Tricida is focused on kidney disease. On June 5, the company announced data from its Phase III double-blind, randomized, placebo-controlled, multi-center trial of TRC-101 in 217 chronic kidney disease patients with metabolic acidosis. It met both its primary and secondary endpoints and was well-tolerated. The primary endpoint, after 12 weeks, was 59.2 percent of subjects receiving the drug showed an increase in blood bicarbonate levels of at least 4 milliequivalents per liter (mEq/L) or achieved a blood bicarbonate level in the normal range of 22 to 29 mEq/L, compared to 22.5 percent in the placebo group. The secondary endpoint was the mean change in blood bicarbonate from baseline to week 12, which was also clinically significant in the arm of the trial receiving the drug.
Tricida offered 11.7 million shares at $19 per share, which was higher than its target range of $16 to $18. The company raised $222 million. It believes the market for its drug is about 3 million patients in the U.S. The money raised will be used for regulatory filings next year and growing its commercial infrastructure.

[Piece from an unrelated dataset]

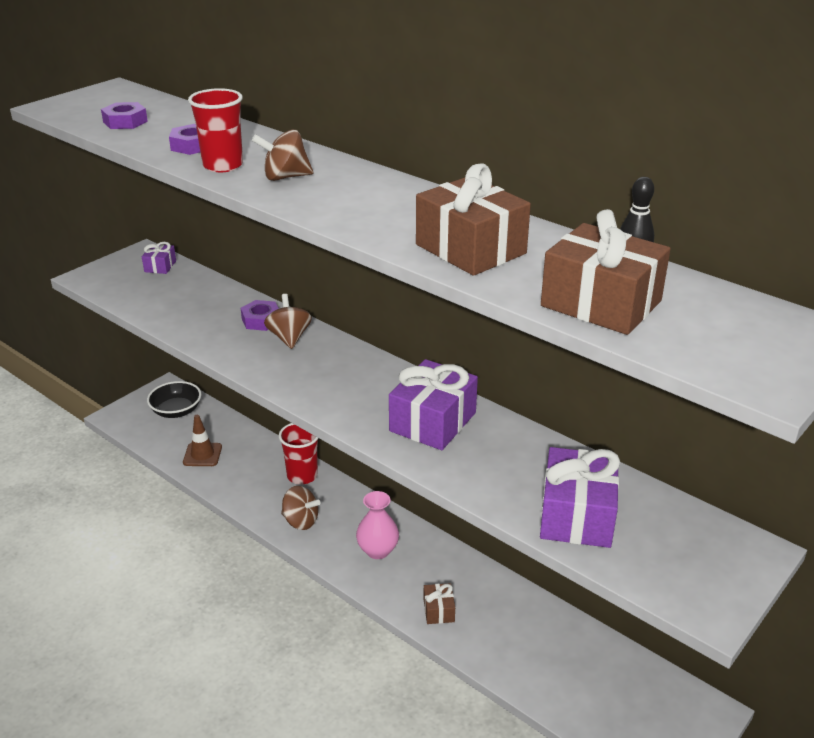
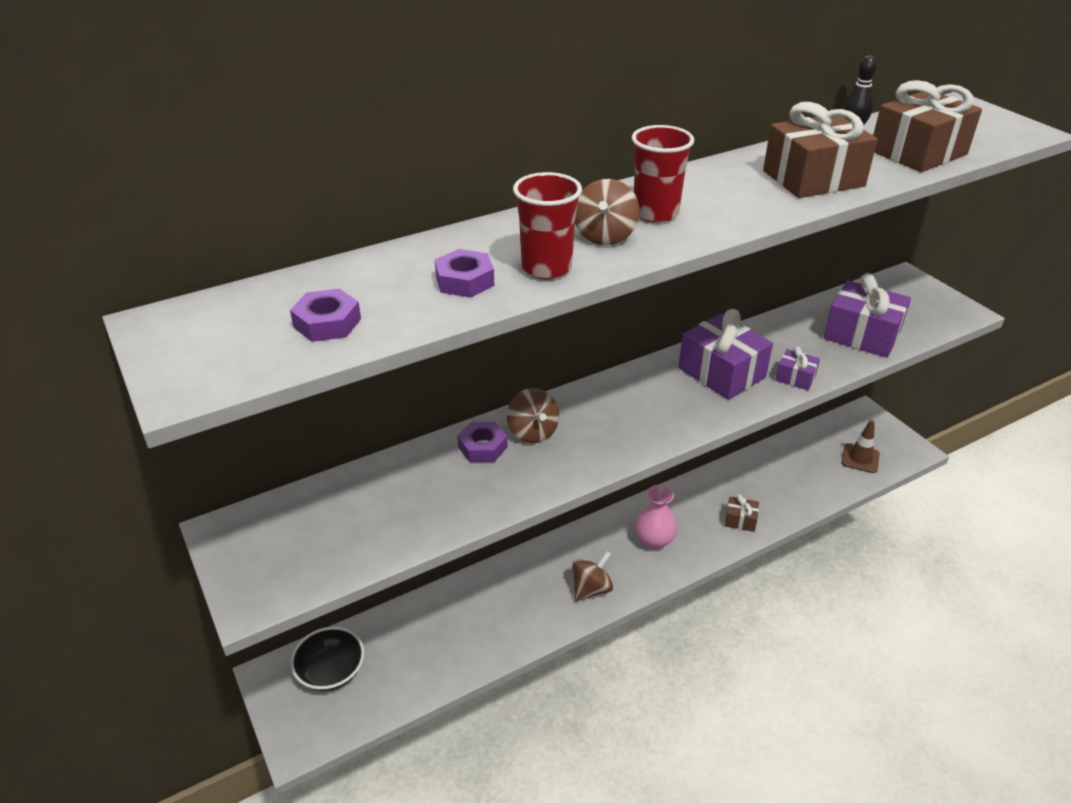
camera: 70 degrees left, 5 degrees up
purple gift [142,242,176,274] -> purple gift moved to [775,346,820,390]
brown traffic cone [183,415,222,466] -> brown traffic cone moved to [841,420,880,473]
brown spinning top [264,294,312,349] -> brown spinning top turned 120 degrees counterclockwise [507,388,559,443]
red cup [279,423,318,485] -> red cup moved to [632,125,694,223]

Forty Seven is an immuno-oncology company focused on the innate immune system. On June 3, it announced proof-of-concept data from two different clinical trials of 5F9. One was an ongoing Phase Ib/II trial evaluating the drug in combination with rituximab in patients with relapsed/refractory non-Hodgkin’s lymphoma (r/r NHL). The other is a Phase I pharmacokinetic (PK) and pharmacodynamics (PD) trial in patients with advanced solid tumors. 5F9 is a monoclonal antibody against CD47.
“We are pleased to present the first-in-human data for 5F9, which support our belief in the value of harnessing macrophages to fight difficult-to-treat cancers, and help validate our molecule selection strategy and the potential of our proprietary prime-maintenance dosing regiment to overcome the toxicity limitations of previously tested anti-CD48 antibodies,” said Chris Takimoto, Forty Seven’s chief medical officer, in a statement. “Together, the data presented at ASCO reveal an encouraging clinical profile for 5F9, suggesting that blocking CD47 can render difficult-to-treat tumors susceptible to phagocytosis.”
Forty Seven offered seven million shares at $16, which was at the top of its projected range of $14 to $16 per share. It raised $113 million.
Cromwell Schubarth, writing for the San Francisco Business Times, reported, “Tricida and Forty Seven’s IPO came just a week after San Francisco-based Eidos Therapeutics Inc. raised $106 million in an offering on Wednesday and South San Francisco-based Kezar Life Sciences Inc. raised $75 million the next day. Both of those companies’ stocks popped on their first day of trading but they have given back some of those gains since. Eidos closed trading Wednesday at $20.10, about 18 percent above its IPO price. Kezar closed at $17.23, about 15 percent above its offering prices.”